Growing your BV practice means ‘putting yourself out there’

BVWireIssue #114-4
March 28, 2012

The good news: Less than a quarter (23.1%) of respondents to our latest online poll saw their BV firms lay off employees during the economic downturn, although one participant admitted, “We cut staff by nearly 50% and required the remaining staff to be more efficient and productive.” Still another said it wasn’t the economy that prompted staff cuts: “They could not do the work.”

The current talent shortage combined with an uncertain economy may have tempered most practitioners’ expansion plans. Roughly half of survey participants (53.3%) plan to hire new employees in 2012, but, “We are replacing only terminated employees,” comments one.
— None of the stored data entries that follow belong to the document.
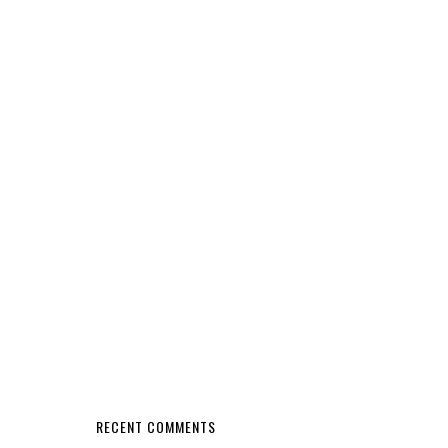
RECENT COMMENTS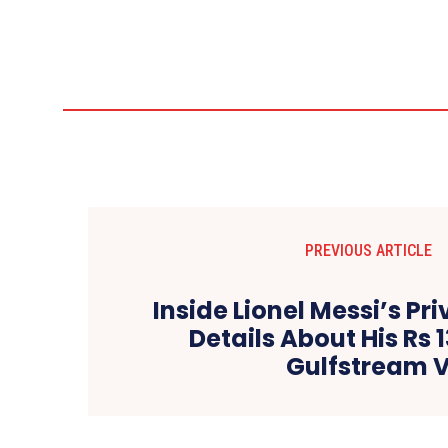
PREVIOUS ARTICLE
Inside Lionel Messi’s Priv
Details About His Rs 
Gulfstream 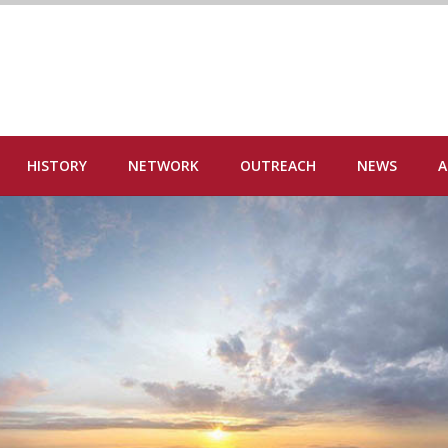
HISTORY
NETWORK
OUTREACH
NEWS
A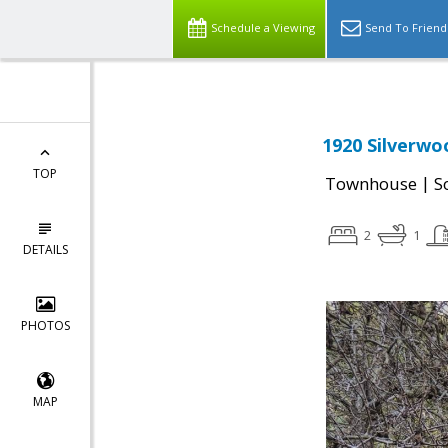
Schedule a Viewing
Send To Friend
1920 Silverwo
TOP
|
Townhouse
S
2
1
DETAILS
PHOTOS
MAP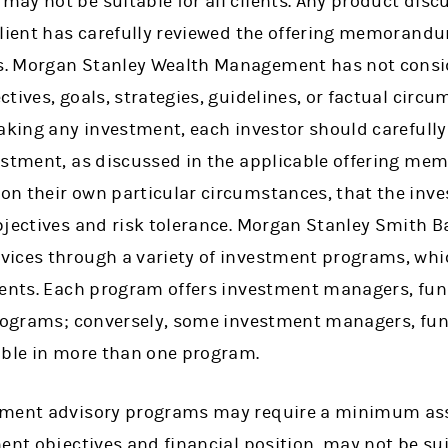
ay not be suitable for all clients. Any product dis
client has carefully reviewed the offering memorand
. Morgan Stanley Wealth Management has not consid
tives, goals, strategies, guidelines, or factual circ
aking any investment, each investor should carefully
estment, as discussed in the applicable offering m
n their own particular circumstances, that the inve
bjectives and risk tolerance. Morgan Stanley Smith Ba
vices through a variety of investment programs, wh
ments. Each program offers investment managers, fun
programs; conversely, some investment managers, fu
able in more than one program.
tment advisory programs may require a minimum ass
ent objectives and financial position, may not be sui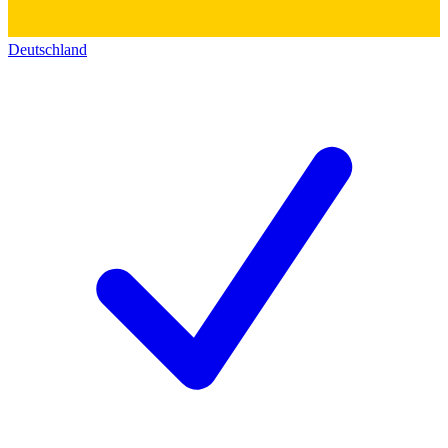
Deutschland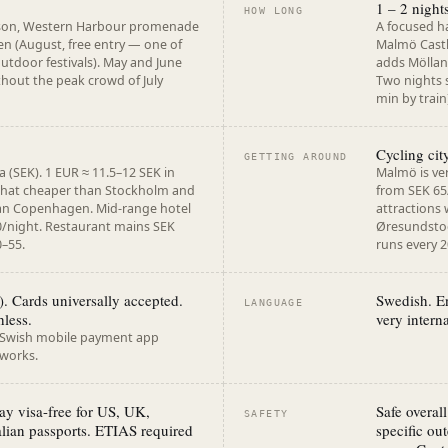
1 – 2 nigh
HOW LONG
son, Western Harbour promenade
A focused h
en (August, free entry — one of
Malmö Castl
outdoor festivals). May and June
adds Möllan
ithout the peak crowd of July
Two nights 
min by train
Cycling ci
GETTING AROUND
(SEK). 1 EUR ≈ 11.5–12 SEK in
Malmö is ver
hat cheaper than Stockholm and
from SEK 65/
han Copenhagen. Mid-range hotel
attractions 
/night. Restaurant mains SEK
Øresundstog
0–55.
runs every 
 Cards universally accepted.
Swedish. E
LANGUAGE
hless.
very intern
. Swish mobile payment app
 works.
y visa-free for US, UK,
Safe overal
SAFETY
lian passports. ETIAS required
specific out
Says another, “We do not plan on hiring new employees until we see some stabilization of pricing in the market.” Another is looking for “professionals who want to work.”

During the downturn, more participants focused externally, on business development, than internally, on improving processes (although about a third split their time equally between the two). “You have to treat marketing like a client,” says one respondent. “Keep paying attention to it during the good times and the bad.” In making renewed marketing efforts, nearly 70% of respondents said they were encouraging practitioners to publish, speak, and/or participate in professional events. ”Putting yourself in front of a target audience is the best marketing that one can do,” says one. “No one has time to read the newsletters and firm brochures, and [people] are too busy for lunches.”

As for solid and emerging growth areas, survey participants checked off forensic accounting, consulting services (M&A and succession planning), shareholder disputes, matrimonial, and healthcare. Fair value for financial reporting—in particular, 409(a) work—shows little or no opportunity for growth, they say. Surprisingly, a third of respondents (63.7%) believe that both tax (estate and gift) and bankruptcy work are on the wane. At least one noted that “other related fields, such as personal injury and wrongful death damages calculations, and lost profits calculations,” could be on the rise. “We are seeing more traditional CPAs deciding to offer [BV] because their traditional practices of tax and audits have not grown,” observes one, but “they forget about the ‘damages’ of having a valuation, forensic, and litigation services department in their CPA firms.”